Data extract:

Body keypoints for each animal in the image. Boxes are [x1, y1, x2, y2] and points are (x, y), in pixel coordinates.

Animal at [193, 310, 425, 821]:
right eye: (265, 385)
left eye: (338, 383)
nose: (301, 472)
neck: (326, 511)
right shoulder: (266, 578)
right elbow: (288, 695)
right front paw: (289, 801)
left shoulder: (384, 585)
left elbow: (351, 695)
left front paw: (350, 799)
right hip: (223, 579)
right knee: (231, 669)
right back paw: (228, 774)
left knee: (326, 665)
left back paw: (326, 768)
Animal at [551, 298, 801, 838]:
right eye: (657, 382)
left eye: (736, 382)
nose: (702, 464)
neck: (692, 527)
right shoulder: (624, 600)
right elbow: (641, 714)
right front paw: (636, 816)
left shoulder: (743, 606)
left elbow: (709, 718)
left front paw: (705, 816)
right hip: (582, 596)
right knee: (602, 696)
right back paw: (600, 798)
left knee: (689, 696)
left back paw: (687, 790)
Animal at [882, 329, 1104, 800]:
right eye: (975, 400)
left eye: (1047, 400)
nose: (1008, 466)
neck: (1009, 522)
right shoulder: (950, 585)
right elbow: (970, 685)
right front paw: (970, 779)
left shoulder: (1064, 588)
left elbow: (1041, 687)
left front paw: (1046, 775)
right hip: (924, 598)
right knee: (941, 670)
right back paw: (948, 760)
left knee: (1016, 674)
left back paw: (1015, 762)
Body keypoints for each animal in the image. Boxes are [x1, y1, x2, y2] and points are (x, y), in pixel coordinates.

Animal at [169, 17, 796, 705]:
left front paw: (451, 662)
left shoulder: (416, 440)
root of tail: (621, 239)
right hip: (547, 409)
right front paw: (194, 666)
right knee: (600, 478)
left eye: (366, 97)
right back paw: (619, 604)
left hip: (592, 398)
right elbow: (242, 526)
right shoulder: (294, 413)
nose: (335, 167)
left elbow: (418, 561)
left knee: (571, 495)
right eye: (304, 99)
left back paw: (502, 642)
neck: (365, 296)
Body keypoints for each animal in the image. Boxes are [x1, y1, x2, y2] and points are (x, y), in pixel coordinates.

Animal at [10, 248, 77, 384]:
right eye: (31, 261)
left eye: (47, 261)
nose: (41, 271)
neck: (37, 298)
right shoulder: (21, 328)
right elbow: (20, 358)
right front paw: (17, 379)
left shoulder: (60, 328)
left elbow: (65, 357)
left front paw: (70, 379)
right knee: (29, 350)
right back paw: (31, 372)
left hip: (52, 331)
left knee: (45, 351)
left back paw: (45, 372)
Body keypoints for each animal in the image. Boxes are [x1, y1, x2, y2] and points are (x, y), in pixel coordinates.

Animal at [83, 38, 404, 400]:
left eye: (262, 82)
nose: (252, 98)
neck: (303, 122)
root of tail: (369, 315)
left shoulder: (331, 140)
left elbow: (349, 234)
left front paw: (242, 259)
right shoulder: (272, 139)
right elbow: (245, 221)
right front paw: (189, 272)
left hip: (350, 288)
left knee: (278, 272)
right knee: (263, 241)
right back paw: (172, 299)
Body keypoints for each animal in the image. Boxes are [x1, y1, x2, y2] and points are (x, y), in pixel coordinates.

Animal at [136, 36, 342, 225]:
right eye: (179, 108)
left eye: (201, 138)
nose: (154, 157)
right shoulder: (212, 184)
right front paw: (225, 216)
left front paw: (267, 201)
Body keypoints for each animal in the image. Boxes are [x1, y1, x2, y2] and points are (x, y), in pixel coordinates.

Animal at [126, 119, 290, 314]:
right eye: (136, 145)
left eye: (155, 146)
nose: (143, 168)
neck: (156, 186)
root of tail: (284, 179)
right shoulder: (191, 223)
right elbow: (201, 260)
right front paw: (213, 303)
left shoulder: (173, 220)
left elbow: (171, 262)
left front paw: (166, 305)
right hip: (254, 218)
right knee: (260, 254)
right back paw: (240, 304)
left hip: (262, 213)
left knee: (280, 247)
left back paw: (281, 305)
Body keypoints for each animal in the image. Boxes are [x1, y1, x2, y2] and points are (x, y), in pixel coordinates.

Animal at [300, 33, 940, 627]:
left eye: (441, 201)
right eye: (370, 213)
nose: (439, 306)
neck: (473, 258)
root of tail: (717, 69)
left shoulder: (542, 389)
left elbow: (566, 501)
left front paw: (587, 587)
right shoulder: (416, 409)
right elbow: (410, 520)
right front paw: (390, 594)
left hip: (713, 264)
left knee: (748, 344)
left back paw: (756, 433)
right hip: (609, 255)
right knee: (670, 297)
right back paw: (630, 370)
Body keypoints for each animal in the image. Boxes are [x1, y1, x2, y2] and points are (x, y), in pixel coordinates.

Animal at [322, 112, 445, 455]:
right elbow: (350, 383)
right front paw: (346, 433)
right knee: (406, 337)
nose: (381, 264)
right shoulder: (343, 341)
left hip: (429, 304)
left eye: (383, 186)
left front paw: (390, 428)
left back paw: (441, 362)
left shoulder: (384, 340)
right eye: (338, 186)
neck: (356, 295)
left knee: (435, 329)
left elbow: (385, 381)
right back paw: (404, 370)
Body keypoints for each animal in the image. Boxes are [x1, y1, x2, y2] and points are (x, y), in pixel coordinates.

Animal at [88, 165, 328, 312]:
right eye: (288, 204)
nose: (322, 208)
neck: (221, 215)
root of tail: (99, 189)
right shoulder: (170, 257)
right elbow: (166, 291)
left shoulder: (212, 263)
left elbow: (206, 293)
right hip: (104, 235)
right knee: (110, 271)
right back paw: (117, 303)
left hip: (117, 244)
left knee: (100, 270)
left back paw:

Your goal: Would you print each line of the listing again, unaltered?

Response for this exercise:
Body keypoints for each animal in the image. Boxes are [x1, y1, x2, y2] and points are (x, y), in pixel coordinates.

Animal at [193, 310, 425, 821]:
right eye: (265, 385)
left eye: (338, 383)
nose: (301, 472)
neck: (326, 511)
right shoulder: (266, 578)
right elbow: (288, 695)
right front paw: (289, 801)
left shoulder: (384, 585)
left elbow: (351, 695)
left front paw: (350, 799)
right hip: (223, 579)
right knee: (231, 669)
right back paw: (228, 774)
left knee: (326, 665)
left back paw: (326, 768)
Animal at [551, 298, 801, 838]:
right eye: (657, 382)
left eye: (736, 382)
nose: (702, 464)
neck: (692, 527)
right shoulder: (624, 600)
right elbow: (641, 714)
right front paw: (636, 816)
left shoulder: (743, 606)
left elbow: (709, 718)
left front paw: (705, 816)
right hip: (582, 596)
right knee: (602, 696)
right back paw: (600, 798)
left knee: (689, 696)
left back paw: (687, 790)
Animal at [882, 329, 1104, 800]:
right eye: (975, 400)
left eye: (1047, 400)
nose: (1008, 466)
neck: (1009, 522)
right shoulder: (950, 585)
right elbow: (970, 685)
right front paw: (970, 779)
left shoulder: (1064, 588)
left elbow: (1041, 687)
left front paw: (1046, 775)
right hip: (924, 598)
right knee: (941, 670)
right back paw: (948, 760)
left knee: (1016, 674)
left back paw: (1015, 762)
Body keypoints for each animal in the image. Boxes are [x1, y1, x2, y2] and points are (x, y), in pixel coordinates.

Animal at [169, 17, 796, 705]:
left front paw: (451, 662)
left shoulder: (416, 440)
root of tail: (621, 239)
right hip: (547, 409)
right front paw: (194, 666)
right knee: (600, 478)
left eye: (366, 97)
right back paw: (619, 604)
left hip: (592, 398)
right elbow: (242, 526)
right shoulder: (294, 413)
nose: (335, 167)
left elbow: (418, 561)
left knee: (571, 495)
right eye: (304, 99)
left back paw: (502, 642)
neck: (365, 296)
Body keypoints for each animal in the image. Boxes are [x1, y1, x2, y2] and points are (x, y), in pixel coordinates.

Animal at [10, 248, 77, 384]:
right eye: (31, 261)
left eye: (47, 261)
nose: (41, 271)
neck: (37, 298)
right shoulder: (21, 328)
right elbow: (20, 358)
right front paw: (17, 379)
left shoulder: (60, 328)
left elbow: (65, 357)
left front paw: (70, 379)
right knee: (29, 350)
right back paw: (31, 372)
left hip: (52, 331)
left knee: (45, 351)
left back paw: (45, 372)
Body keypoints for each animal in the image. Boxes are [x1, y1, x2, y2] and points are (x, y), in pixel coordinates.

Animal at [83, 38, 404, 400]:
left eye: (262, 82)
nose: (252, 98)
neck: (303, 122)
root of tail: (369, 315)
left shoulder: (331, 140)
left elbow: (349, 234)
left front paw: (242, 259)
right shoulder: (272, 139)
right elbow: (245, 221)
right front paw: (189, 272)
left hip: (350, 288)
left knee: (278, 272)
right knee: (263, 241)
right back paw: (172, 299)
Body keypoints for each animal in the image. Boxes are [x1, y1, x2, y2] and points are (x, y), in pixel coordinates.

Animal at [136, 36, 342, 225]:
right eye: (179, 108)
left eye: (201, 138)
nose: (154, 157)
right shoulder: (212, 184)
right front paw: (225, 216)
left front paw: (267, 201)
Body keypoints for each animal in the image. Boxes are [x1, y1, x2, y2] and points are (x, y), in pixel coordinates.

Animal at [126, 119, 290, 314]:
right eye: (136, 145)
left eye: (155, 146)
nose: (143, 168)
neck: (156, 186)
root of tail: (284, 179)
right shoulder: (191, 223)
right elbow: (201, 260)
right front paw: (213, 303)
left shoulder: (173, 220)
left elbow: (171, 262)
left front paw: (166, 305)
right hip: (254, 218)
right knee: (260, 254)
right back paw: (240, 304)
left hip: (262, 213)
left knee: (280, 247)
left back paw: (281, 305)
Body keypoints for each animal in the image. Boxes are [x1, y1, x2, y2] and points are (x, y), in pixel coordinates.

Animal at [300, 33, 940, 627]:
left eye: (441, 201)
right eye: (370, 213)
nose: (439, 306)
neck: (473, 258)
root of tail: (717, 69)
left shoulder: (542, 389)
left elbow: (566, 501)
left front paw: (587, 587)
right shoulder: (416, 409)
right elbow: (410, 520)
right front paw: (390, 594)
left hip: (713, 264)
left knee: (748, 344)
left back paw: (756, 433)
right hip: (609, 255)
right knee: (670, 297)
right back paw: (630, 370)
Body keypoints for each animal in the image. Boxes are [x1, y1, x2, y2] and points are (x, y), in pixel coordinates.

Animal at [322, 112, 445, 455]:
right elbow: (350, 383)
right front paw: (346, 433)
right knee: (406, 337)
nose: (381, 264)
right shoulder: (343, 341)
left hip: (429, 304)
left eye: (383, 186)
left front paw: (390, 428)
left back paw: (441, 362)
left shoulder: (384, 340)
right eye: (338, 186)
neck: (356, 295)
left knee: (435, 329)
left elbow: (385, 381)
right back paw: (404, 370)
Body keypoints for each animal in the image. Boxes are [x1, y1, x2, y2] and points are (x, y), in pixel coordinates.

Animal at [88, 165, 328, 312]:
right eye: (288, 204)
nose: (322, 208)
neck: (221, 215)
root of tail: (99, 189)
right shoulder: (170, 257)
right elbow: (166, 291)
left shoulder: (212, 263)
left elbow: (206, 293)
right hip: (104, 235)
right knee: (110, 271)
right back paw: (117, 303)
left hip: (117, 244)
left knee: (100, 270)
left back paw:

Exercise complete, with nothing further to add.